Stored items

-- -- --

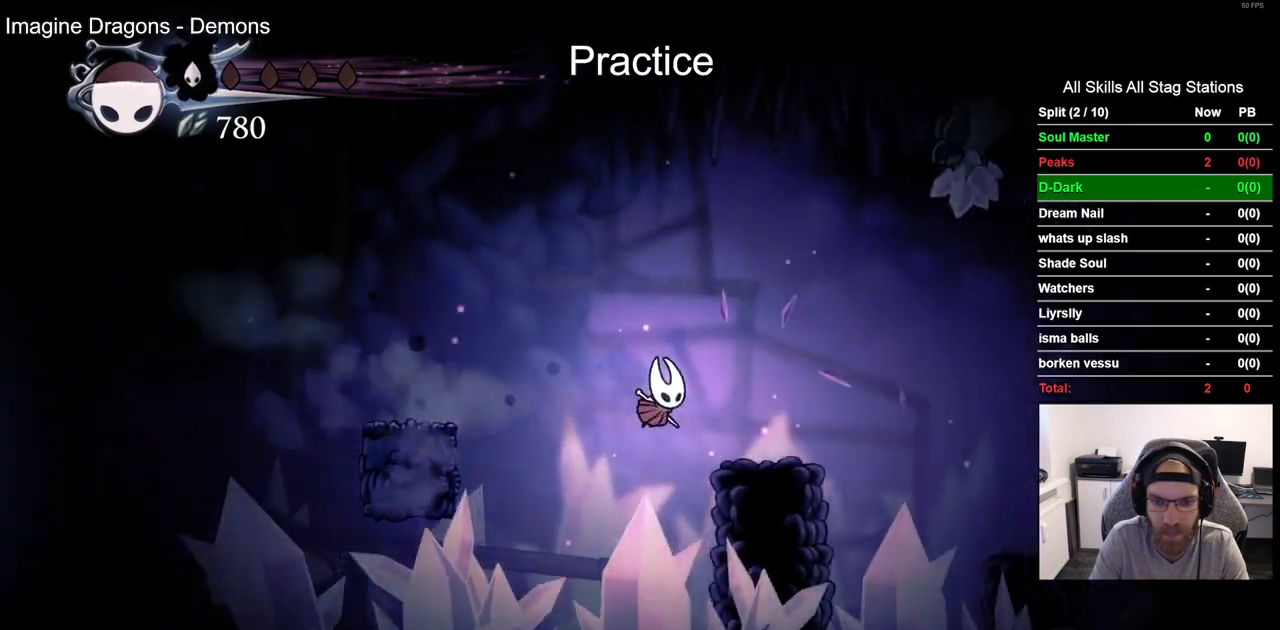
{"dt_ms": 1000, "buttons": ["DPAD_UP", "DPAD_LEFT"], "left_stick": "center", "right_stick": "center"}
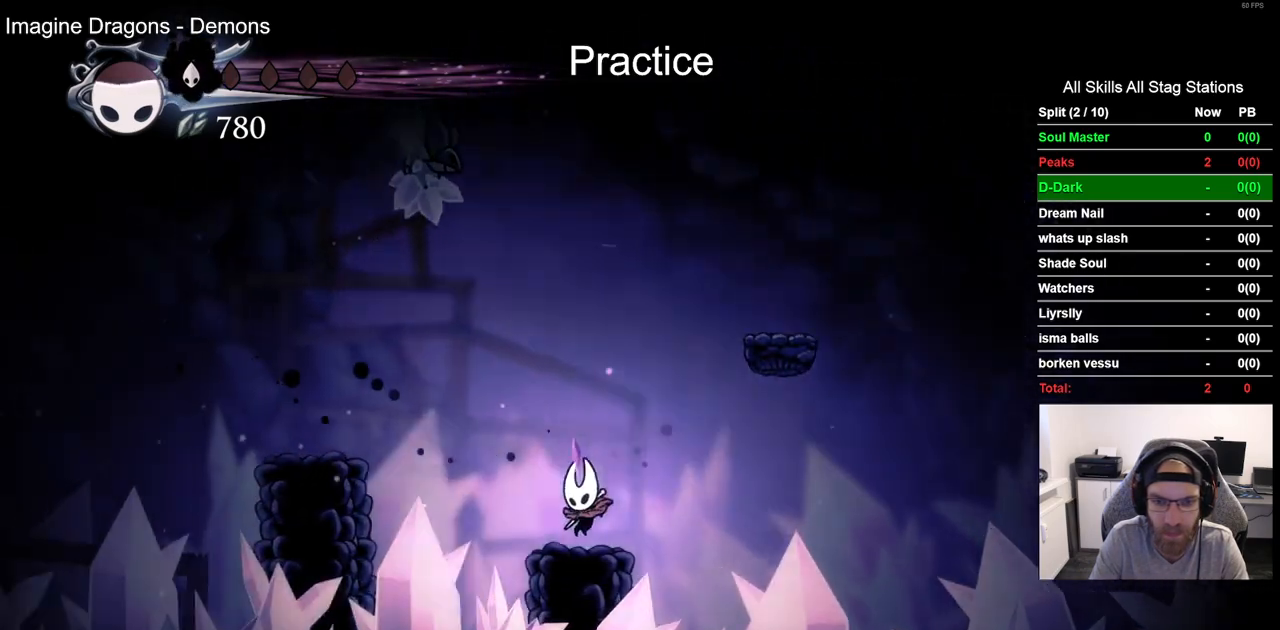
{"dt_ms": 500, "buttons": ["DPAD_RIGHT"], "left_stick": "center", "right_stick": "center", "events": [[33, "DPAD_LEFT", "up"], [33, "DPAD_UP", "up"], [83, "DPAD_RIGHT", "down"]]}
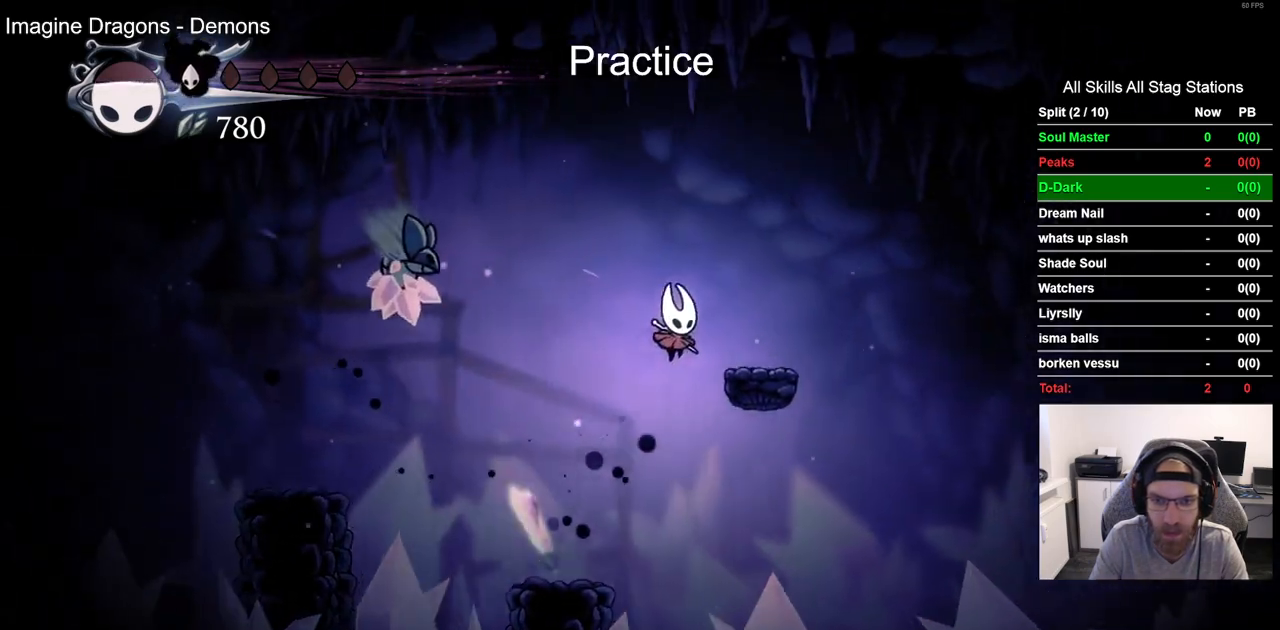
{"dt_ms": 500, "buttons": ["DPAD_RIGHT"], "left_stick": "center", "right_stick": "center"}
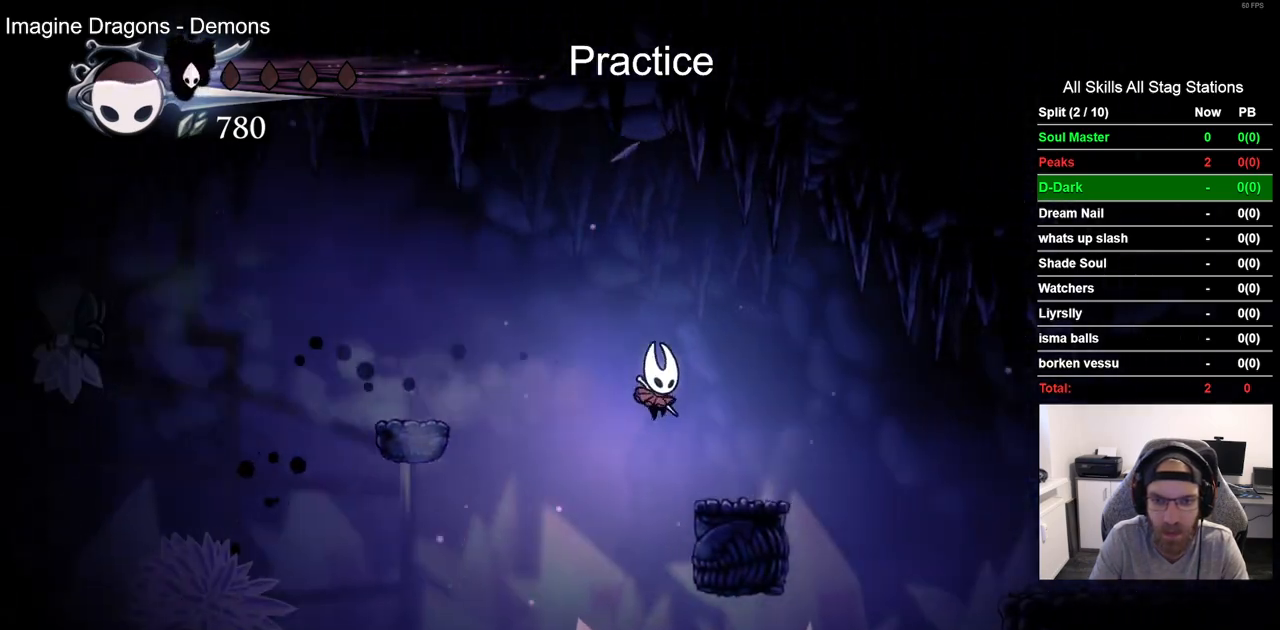
{"dt_ms": 500, "buttons": ["DPAD_RIGHT"], "left_stick": "center", "right_stick": "center", "events": [[283, "R2", "down"], [483, "R2", "up"]]}
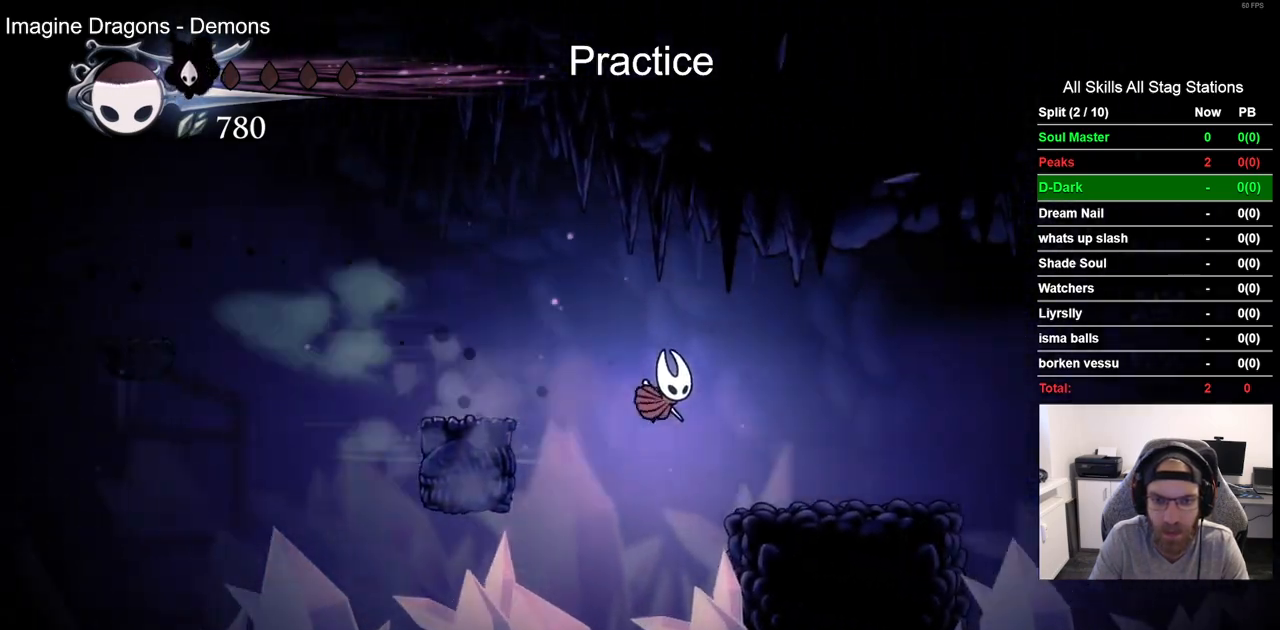
{"dt_ms": 500, "buttons": ["DPAD_RIGHT"], "left_stick": "center", "right_stick": "center", "events": []}
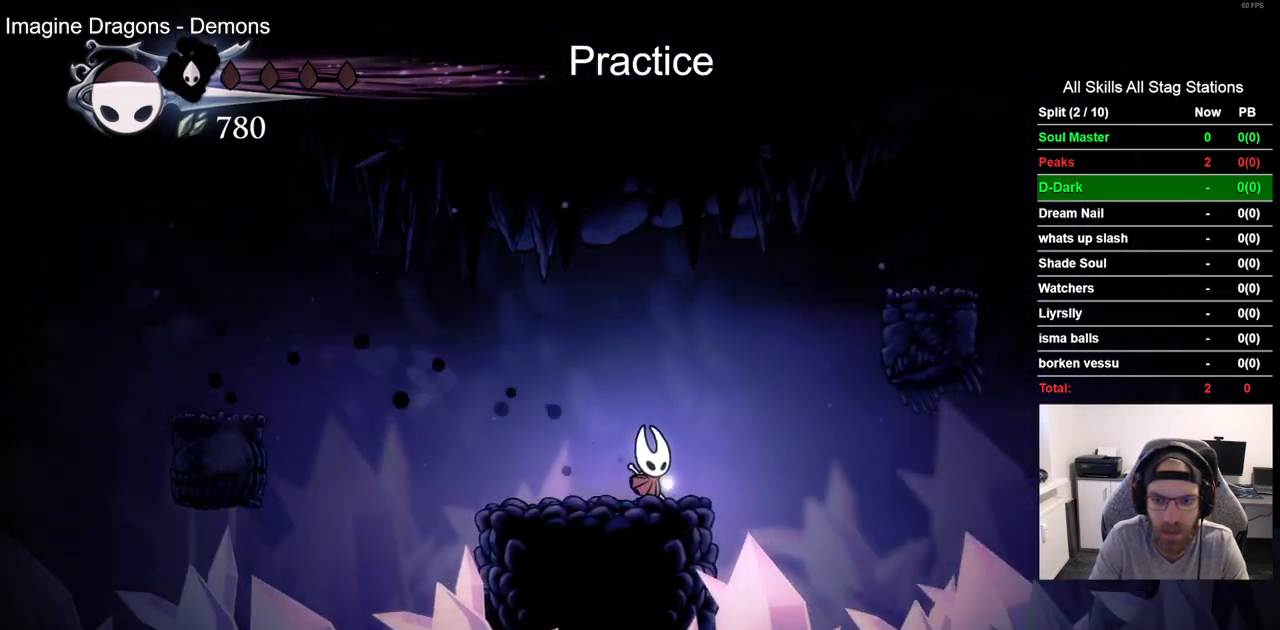
{"dt_ms": 500, "buttons": ["DPAD_RIGHT"], "left_stick": "center", "right_stick": "center", "events": []}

-- -- --

Activity = In your copy of the entries above, keep the text exact and leave out the pictures.

Result of this task =
{"dt_ms": 1000, "buttons": ["DPAD_UP", "DPAD_LEFT"], "left_stick": "center", "right_stick": "center"}
{"dt_ms": 500, "buttons": ["DPAD_RIGHT"], "left_stick": "center", "right_stick": "center", "events": [[33, "DPAD_LEFT", "up"], [33, "DPAD_UP", "up"], [83, "DPAD_RIGHT", "down"]]}
{"dt_ms": 500, "buttons": ["DPAD_RIGHT"], "left_stick": "center", "right_stick": "center"}
{"dt_ms": 500, "buttons": ["DPAD_RIGHT"], "left_stick": "center", "right_stick": "center", "events": [[283, "R2", "down"], [483, "R2", "up"]]}
{"dt_ms": 500, "buttons": ["DPAD_RIGHT"], "left_stick": "center", "right_stick": "center", "events": []}
{"dt_ms": 500, "buttons": ["DPAD_RIGHT"], "left_stick": "center", "right_stick": "center", "events": []}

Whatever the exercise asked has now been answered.